As the knowledge of their origins has faded, so too have many of their traditions, including the vestiges of Swahili once spoken in parts of Karachi.
“Swahili has been an abandoned language for some generations now,” says Ghulam Akbar Sheedi, a 75-year-old community leader.
“I remember that my grandmother would extensively use Swahili phrases in our daily conversation,” says 50-year-old Atta Mohammad, who now struggles to remember even a few sayings.
    With so many traditions lost to the past, the Sheedi mela, or festival, at the Mangho Pir shrine has assumed rich significance and been the epicentre of the community in Sindh for centuries.
“It attracts the Sheedi community from all over Pakistan,” Qanbarani explains. “We celebrate Mangho Pir mela more than Eid,” he adds.
The celebration features a dancing procession known as the Dhamal, with both men and women in trance-like states – a rare sight in male-dominated Pakistan.
“The Dhamal dance is done with great devotion and much delicacy,” says Atta Mohammad at the festival. “Some of us are captured by holy spirits.” 

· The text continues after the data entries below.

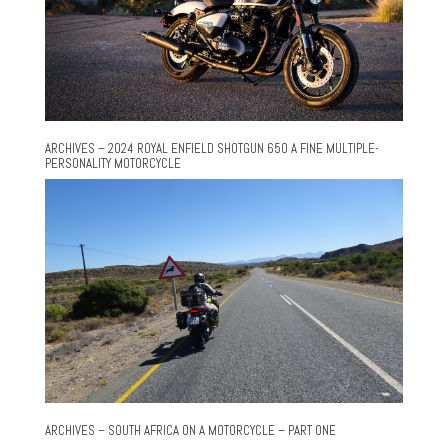
ARCHIVES – 2024 ROYAL ENFIELD SHOTGUN 650 A FINE MULTIPLE-
PERSONALITY MOTORCYCLE
ARCHIVES – SOUTH AFRICA ON A MOTORCYCLE – PART ONE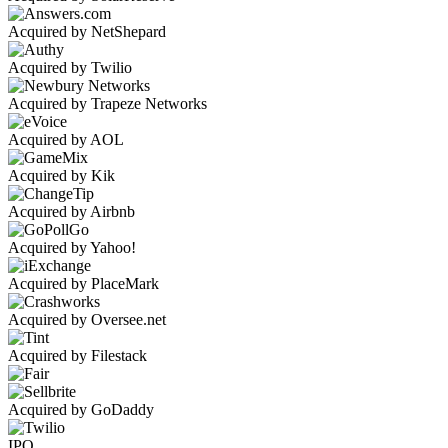
Acquired by NetShepard
Acquired by Twilio
Acquired by Trapeze Networks
Acquired by AOL
Acquired by Kik
Acquired by Airbnb
Acquired by Yahoo!
Acquired by PlaceMark
Acquired by Oversee.net
Acquired by Filestack
Acquired by GoDaddy
IPO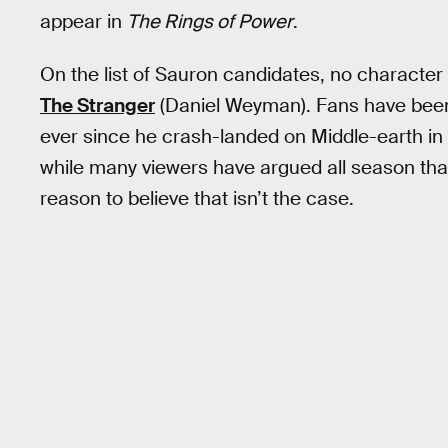
appear in
The Rings of Power
.
On the list of Sauron candidates, no character
The Stranger
(Daniel Weyman). Fans have been 
ever since he crash-landed on Middle-earth in
while many viewers have argued all season tha
reason to believe that isn’t the case.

Mangho Pir is also home to over 100 lumbering crocodiles that stalk between the devotees near a swampy green pond where they have lived for generations. 

The oldest crocodile – known as More Sawab, and believed to be anywhere between 70 and 100 years old – is feted at the festival’s climax with garlands and decorative powder while being fed chunks of raw meat. 
    Even this tenuous link to the community’s past is in danger of being severed, however.
The celebrations this March were the first time the festival has been held in nine years, after rising extremism saw Sufi shrines come under threat across Pakistan, with repeated gun and suicide bomb attacks.
“The situation was not suitable for us as children and women also participate in the mela,” says Qanbarani, as heavily armed police commandos flanked the crowd.